The first records of Patchett's submachine gun date back to 1942, where it was tested at RSAF Enfield. About 110 models were made and issued in very limited numbers to the 6th Airborne Division in Normandy and the 1st Airborne Division in Arnhem. Suggestions were made to improve the design and in 1944 a newer model with a ribbed bolt was introduced. It was named the Patchett Mk.2 and was tested against the BSA Machine Carbine, the MCEM3, and the Australian MCEM1 in 1947. It fired at about 600 rounds per minute but the trigger mechanism was slightly faulty and caused some firers to receive bad bruises on their fingers. This led to a redesign of the trigger mechanism, which ended up increasing the rate of fire well over 600 rounds per minute, which was considered excessive. BSA's Machine Carbine was favoured in the 1947 trials.

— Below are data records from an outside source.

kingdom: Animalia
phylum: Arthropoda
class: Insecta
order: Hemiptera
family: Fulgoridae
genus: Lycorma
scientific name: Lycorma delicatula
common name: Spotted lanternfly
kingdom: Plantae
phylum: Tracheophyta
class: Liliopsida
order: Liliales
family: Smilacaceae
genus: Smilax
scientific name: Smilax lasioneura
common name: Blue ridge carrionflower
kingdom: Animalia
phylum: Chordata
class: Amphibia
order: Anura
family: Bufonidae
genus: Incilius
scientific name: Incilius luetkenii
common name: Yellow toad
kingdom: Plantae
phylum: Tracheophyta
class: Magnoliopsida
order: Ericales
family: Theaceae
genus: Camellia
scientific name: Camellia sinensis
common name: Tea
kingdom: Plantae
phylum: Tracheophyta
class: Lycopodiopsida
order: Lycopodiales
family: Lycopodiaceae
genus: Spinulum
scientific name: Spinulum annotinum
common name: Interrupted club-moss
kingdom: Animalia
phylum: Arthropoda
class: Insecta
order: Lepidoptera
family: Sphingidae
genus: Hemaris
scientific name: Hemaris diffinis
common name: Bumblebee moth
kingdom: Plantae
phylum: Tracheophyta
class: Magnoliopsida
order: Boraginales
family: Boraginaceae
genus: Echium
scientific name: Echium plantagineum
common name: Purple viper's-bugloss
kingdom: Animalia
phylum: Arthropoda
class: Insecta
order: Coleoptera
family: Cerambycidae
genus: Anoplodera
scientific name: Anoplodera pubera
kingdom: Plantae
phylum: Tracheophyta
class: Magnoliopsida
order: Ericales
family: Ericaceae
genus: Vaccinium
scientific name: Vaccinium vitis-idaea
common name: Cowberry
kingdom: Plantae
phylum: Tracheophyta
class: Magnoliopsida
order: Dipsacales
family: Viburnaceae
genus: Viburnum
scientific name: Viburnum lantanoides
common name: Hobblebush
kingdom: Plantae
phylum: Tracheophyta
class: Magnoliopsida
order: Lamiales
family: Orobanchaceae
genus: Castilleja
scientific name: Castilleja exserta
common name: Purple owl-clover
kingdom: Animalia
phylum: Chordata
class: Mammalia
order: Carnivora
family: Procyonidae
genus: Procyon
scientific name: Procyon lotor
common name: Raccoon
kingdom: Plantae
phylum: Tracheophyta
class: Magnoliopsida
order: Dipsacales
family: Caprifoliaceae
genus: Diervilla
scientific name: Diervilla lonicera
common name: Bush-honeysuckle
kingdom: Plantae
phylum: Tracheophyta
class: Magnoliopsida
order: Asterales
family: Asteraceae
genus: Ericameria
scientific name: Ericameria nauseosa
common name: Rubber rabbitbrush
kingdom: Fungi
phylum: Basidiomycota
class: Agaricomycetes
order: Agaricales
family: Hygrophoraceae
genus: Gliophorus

In May 1951, trials were held once again, this time with the BSA Machine Carbine, the Madsen Model 50 and the Australian MCEM2. It was clear during these trials that the Patchett gun was the best weapon, as BSA's weapon suffered severe cocking issues, the Madsen's magazine could not function properly in mud and sand, and the Australian MCEM2 had a complete failure to eject at one point. The Patchett gun's rate of fire had been reduced using a "net effect" achieved through replacing the secondary return spring. The Patchett gun excelled in the field stripping tests, as no tools were required to strip the weapon.
After the trials, the Ordnance Board suggested that the British Army adopt the Patchett gun if the EM-2 rifle failed to perform well in the submachine gun role. The Madsen was recommended for Line of Communication troops if the EM-2 turned out to be successful in the SMG role. In the end, troops were never issued the EM-2 at all, so the Patchett was adopted as the "Sub-machine gun, L2A1" on the 18th of September 1953.
Despite the weapon being officially named the "Patchett Machine Carbine" during trials, and even after adoption, troops simply referred to the weapon as the "Sterling". The name stuck and it became Sterling Armament Company's most iconic weapon. After the 50's, it was almost never referred to as the "Patchett gun".